At symposium for young leaders, stakeholders harp on effective policy implementation
In line with tradition of the project, The Future Project recently hosted stakeholders for the fifth edition of The Nigeria Symposium for Young and Emerging Leaders.
Held at the Agip recital Hall of the MUSON Centre, Onikan, Lagos, the session, which had as theme, Turning the Curve: Aligning government policies to our Realities, highlighted the importance of relatable government policies and effective implementation as a foundation for national socio-economic transformation and global competitiveness.
Resources persons at the event include ex-transportation minister, Rotimi Amaechi; former presidential candidate of KOWA Party, Prof. Remi Shonaiya; SSA to the President on Social Investment, Ismael Ahmed; and FBNQuest Merchant Bank economist, Chinwe Egwim.

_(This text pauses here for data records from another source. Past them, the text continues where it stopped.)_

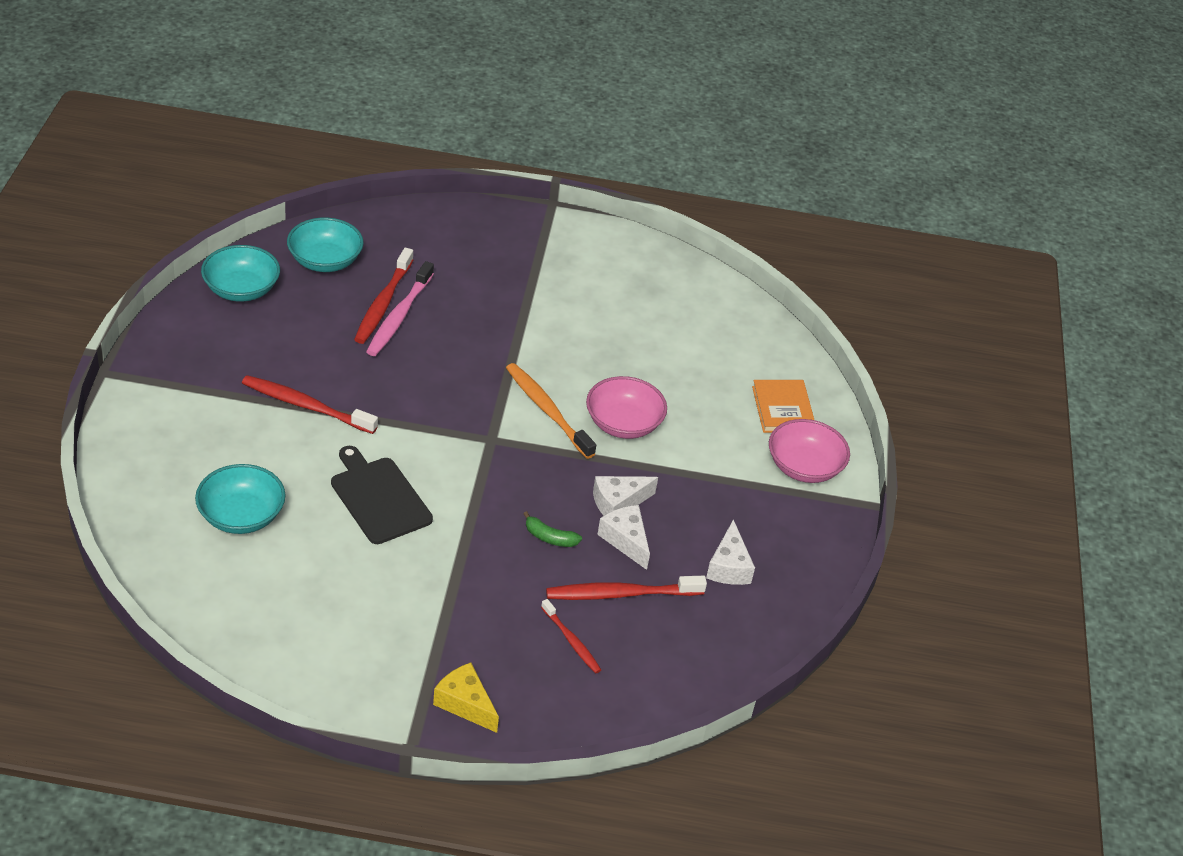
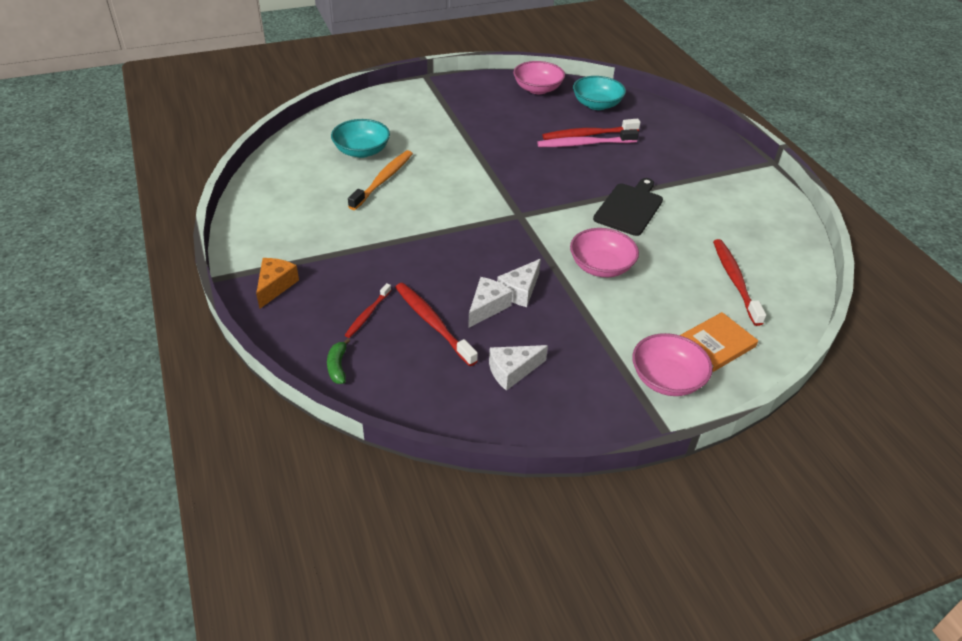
camera: 65 degrees right, 0 degrees up
turquoise bowl [201,245,280,302] -> pink bowl [513,61,565,94]
red toothbrush [242,375,378,434] -> red toothbrush moved to [713,239,766,326]
black cutting board [331,446,433,544] -> black cutting board moved to [593,178,663,236]
yellow cheese [433,663,499,733] -> orange cheese [256,258,299,308]
orange toothbrush [506,363,596,459] -> orange toothbrush moved to [348,150,413,210]
green banana [523,511,582,547] -> green banana moved to [327,338,350,384]
white cheese [593,476,658,516] -> white cheese turned 90 degrees counterclockwise [497,259,541,307]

Focusing on accountability, Hon. Rotimi Amaechi, who was a panelist, said, “the problem with Nigeria is that there are no consequences for people’s action. Nobody holds politicians accountable for their policies. China lifted over 800 million people out of poverty in 15 years, so our politicians need to indicate how they intend to lift Nigerians out of poverty.”
Participating in the third panel session, which also featured Prof. Shonaiya, Amaechi stated that he is not bothered by attacks against his personality on social media, as he maintains no presence on any of the platforms.
While speaking on citizen participation, Prof. Shonaiya said, “We have to educate ourselves in order to become more active, and we have to begin to consider the greater good in our decisions.
“Most of us don’t care about what is happening in the House of Assembly. We are much more concerned about ourselves. The focus has to be on the people, not the government. But we as the people also have to make sure that we hold our leaders accountable. There’s too much personal style in the way we practice politics in the country,” added Prof. Shonaiya.
Explaining the attitude of citizens towards police brutality, rapper Michael ‘Ruggedman’ Ugochukwu is of the opinion that Nigerians need to start asking questions whenever they notice that things are not right.
“Whenever we see a fellow Nigerian suffering violence, we should stop ignoring this or just walk by. Who are you? Why can’t we identify you with your uniform? Why are you using an unregistered public bus? There has to be a right way to do things. We need to start holding our politicians accountable. How many people have been arrested for embezzling public funds?”
Calling for a national restructuring at the first session, Leonard Ebute, COO, Crest-Agro Products, said that there are several leaders and groups who benefit from the current insecurity in the country. He added that it is time for Nigerians to be more realistic and call out anyone holding the nation to ransom.
On her part, Chinwe Egwim stated that for effective policy implementation in Nigeria, there has to be synergy in government ministries, while former commissioner of finance in Cross River State, Asuquo Ekpenyong called for total government transparency.
Other personalities, who spoke at the Symposium, are Navy Commodore Omatseye Nesiama (Rtd.); Deputy National Organizing Secretary, Middlebelt Forum, Ndi Kato; ex-DSS Assistant Director, Dennis Amachree; and Country Officer and Head of Nigeria office of the Open Society Initiative, Jude Ilo.
The Nigeria Symposium for Young and Emerging Leaders 2019 was organised by The Future Project in partnership with the National Endowment for Democracy.
The Future Project has a mandate to build empowered citizens across Africa, through (inclusive) enterprise and (active) citizenship. This focus on Human Capital Development is informed by our value proposition: Africa’s growth needs a generation of young people who are gainfully employed and able to demand and secure better leadership.
Projects include Aiki.ng, an employability portal presented with Microsoft; the Nigeria Symposium for Young & Emerging Leaders, #StartupsAfrica, Intern4Jobs, YMonitor.org presented with National Endowment for Democracy (NED), The Future Enterprise Support Scheme and The Future Awards Africa, described as ‘The Nobel Prize for Young Africans’.
Founded by the Chude Jideonwo and Adebola Williams, TFP is supervised by a Global Board of Advisors drawn from Africa, Europe, North America and the Middle East, including the Coordinating Minister of the Nigerian Economy, Dr. Ngozi Okonjo-Iweala; Senior Economic Advisor with the Open Society Foundations, Dr. Obiageli Ezekwesili; co-founder of ONE, Jamie Drummond and the Chief of Cabinet with the Africa Development Bank, Anne Kabagambe.